■ **RECORDS TO PROCESS**
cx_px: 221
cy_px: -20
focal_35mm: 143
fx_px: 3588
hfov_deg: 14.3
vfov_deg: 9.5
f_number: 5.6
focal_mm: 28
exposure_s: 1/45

---

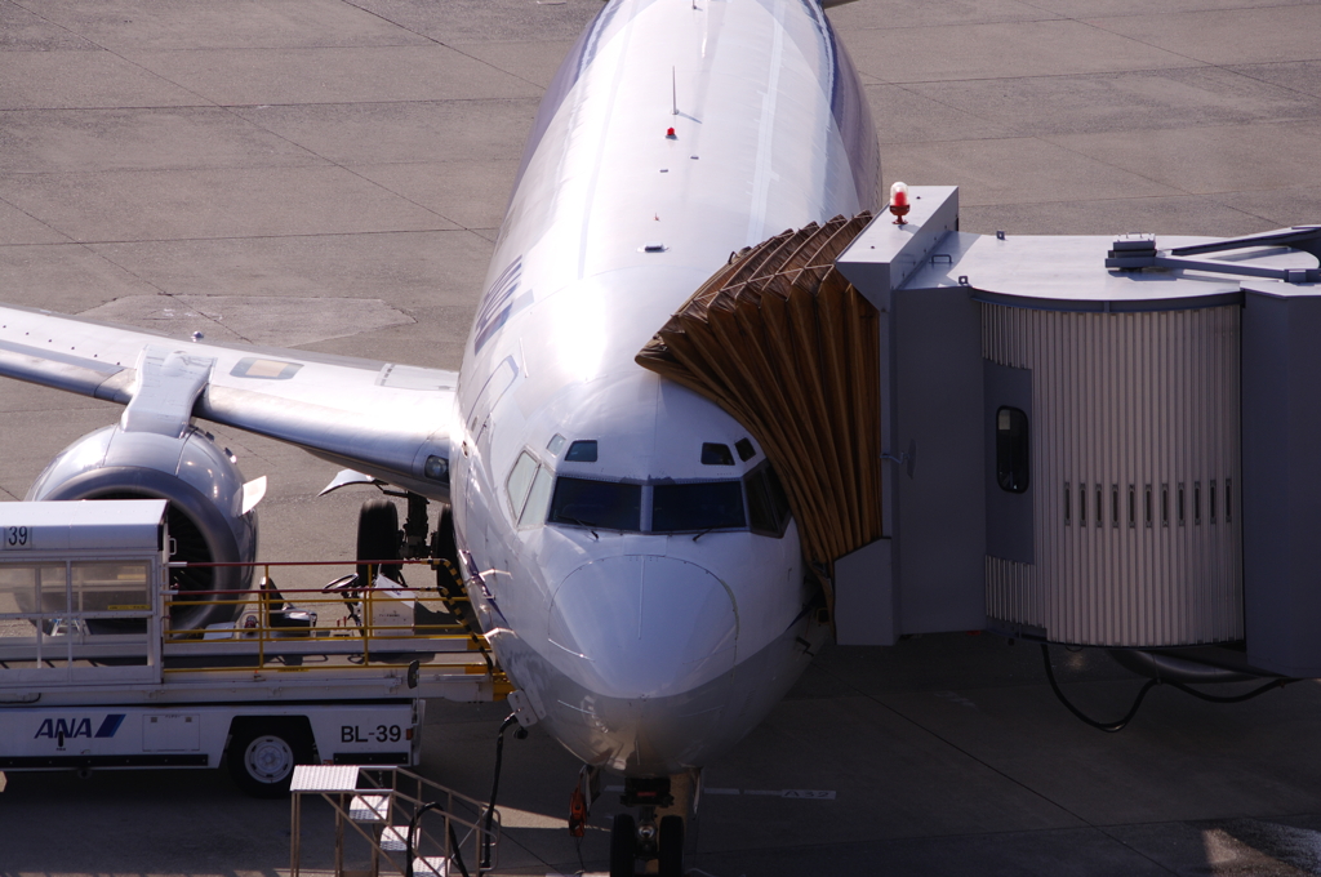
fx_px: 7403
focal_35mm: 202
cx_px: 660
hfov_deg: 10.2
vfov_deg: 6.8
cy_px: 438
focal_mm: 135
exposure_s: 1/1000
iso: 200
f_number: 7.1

...

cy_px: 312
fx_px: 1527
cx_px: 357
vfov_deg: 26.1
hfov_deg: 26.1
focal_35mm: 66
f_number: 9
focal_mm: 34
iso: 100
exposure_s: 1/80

■ **INSTRUCTIONS TO FOLLOW**
Here the job is to set down exactly the lines of the material above that fall between the one with "hfov_deg: 26.1" and the one with "exposure_s: 1/80", inclusive, and nothing beyond them.

■ **EXERCISE OUTPUT**
hfov_deg: 26.1
focal_35mm: 66
f_number: 9
focal_mm: 34
iso: 100
exposure_s: 1/80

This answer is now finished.